After I posted a tweet reminding people of this indisputable fact, Republican Sen. Mike Lee of Utah responded Friday with a perfectly bizarre tweet: “If you’re one of the 39 million households receiving their first Child Tax Credit payment today, don’t forget that every single Democrat voted against making it larger.”

Hello? Did we just go through the funhouse mirror?

In point of fact, when the American Rescue Plan was being debated earlier this year, Lee and Florida Sen. Marco Rubio did propose slightly larger payments. But here’s the rub: They wanted to restrict them only to “working parents.” Children of the unemployed would be out of luck. Yet those kids are the poorest of the poor. They’re most at risk of being hungry without a roof over their heads.

 

In a joint press release at the time, Lee and Rubio said they refused to support what they termed “welfare assistance” to jobless parents, warning against undercutting “the responsibility of parents to work to provide for their families.” So Lee, Rubio and every other Republican voted against the whole shebang — help for working and non-working parents. And now Lee wants to take credit for wanting to make the payments larger to begin with? Talk about both sides of the mouth.

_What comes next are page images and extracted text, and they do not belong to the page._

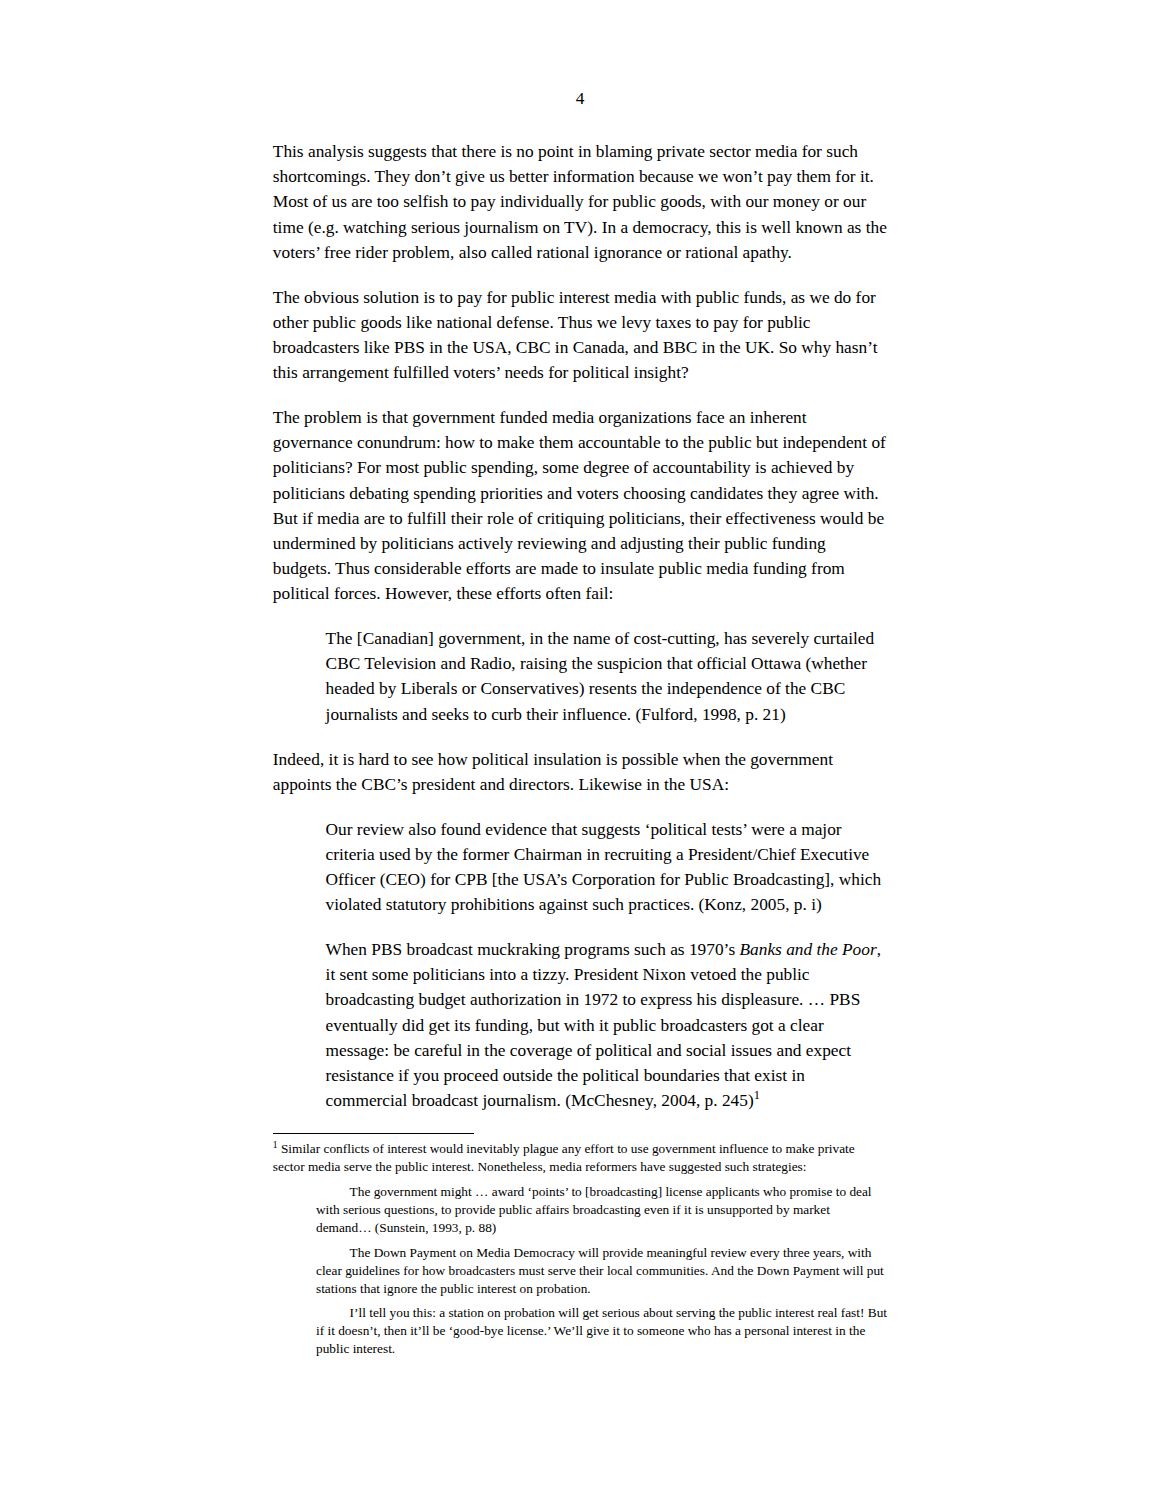4
This analysis suggests that there is no point in blaming private sector media for such shortcomings. They don’t give us better information because we won’t pay them for it. Most of us are too selfish to pay individually for public goods, with our money or our time (e.g. watching serious journalism on TV). In a democracy, this is well known as the voters’ free rider problem, also called rational ignorance or rational apathy.
The obvious solution is to pay for public interest media with public funds, as we do for other public goods like national defense. Thus we levy taxes to pay for public broadcasters like PBS in the USA, CBC in Canada, and BBC in the UK. So why hasn’t this arrangement fulfilled voters’ needs for political insight?
The problem is that government funded media organizations face an inherent governance conundrum: how to make them accountable to the public but independent of politicians? For most public spending, some degree of accountability is achieved by politicians debating spending priorities and voters choosing candidates they agree with. But if media are to fulfill their role of critiquing politicians, their effectiveness would be undermined by politicians actively reviewing and adjusting their public funding budgets. Thus considerable efforts are made to insulate public media funding from political forces. However, these efforts often fail:
The [Canadian] government, in the name of cost-cutting, has severely curtailed CBC Television and Radio, raising the suspicion that official Ottawa (whether headed by Liberals or Conservatives) resents the independence of the CBC journalists and seeks to curb their influence. (Fulford, 1998, p. 21)
Indeed, it is hard to see how political insulation is possible when the government appoints the CBC’s president and directors. Likewise in the USA:
Our review also found evidence that suggests ‘political tests’ were a major criteria used by the former Chairman in recruiting a President/Chief Executive Officer (CEO) for CPB [the USA’s Corporation for Public Broadcasting], which violated statutory prohibitions against such practices. (Konz, 2005, p. i)
When PBS broadcast muckraking programs such as 1970’s Banks and the Poor, it sent some politicians into a tizzy. President Nixon vetoed the public broadcasting budget authorization in 1972 to express his displeasure. … PBS eventually did get its funding, but with it public broadcasters got a clear message: be careful in the coverage of political and social issues and expect resistance if you proceed outside the political boundaries that exist in commercial broadcast journalism. (McChesney, 2004, p. 245)1
1 Similar conflicts of interest would inevitably plague any effort to use government influence to make private sector media serve the public interest. Nonetheless, media reformers have suggested such strategies:
The government might … award ‘points’ to [broadcasting] license applicants who promise to deal with serious questions, to provide public affairs broadcasting even if it is unsupported by market demand… (Sunstein, 1993, p. 88)
The Down Payment on Media Democracy will provide meaningful review every three years, with clear guidelines for how broadcasters must serve their local communities. And the Down Payment will put stations that ignore the public interest on probation.
I’ll tell you this: a station on probation will get serious about serving the public interest real fast! But if it doesn’t, then it’ll be ‘good-bye license.’ We’ll give it to someone who has a personal interest in the public interest.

As we move toward the gravitational pull of the midterm elections — and polls show how popular the monthly child payments are — I expect other Republicans to make the same whopper of a claim.

But underneath this hypocritical Republican rubbish lie two important questions. The first: Will a payment of up to $300 per child every month — totaling up to $3,600 per child per year — invite parents to become couch potatoes?

That seems doubtful. Even a family with three kids under 6 would receive no more than $10,800 a year. That’s way below what’s needed to pay even subsistence expenses, and still far below what a full-time job at the federal minimum wage would pull in.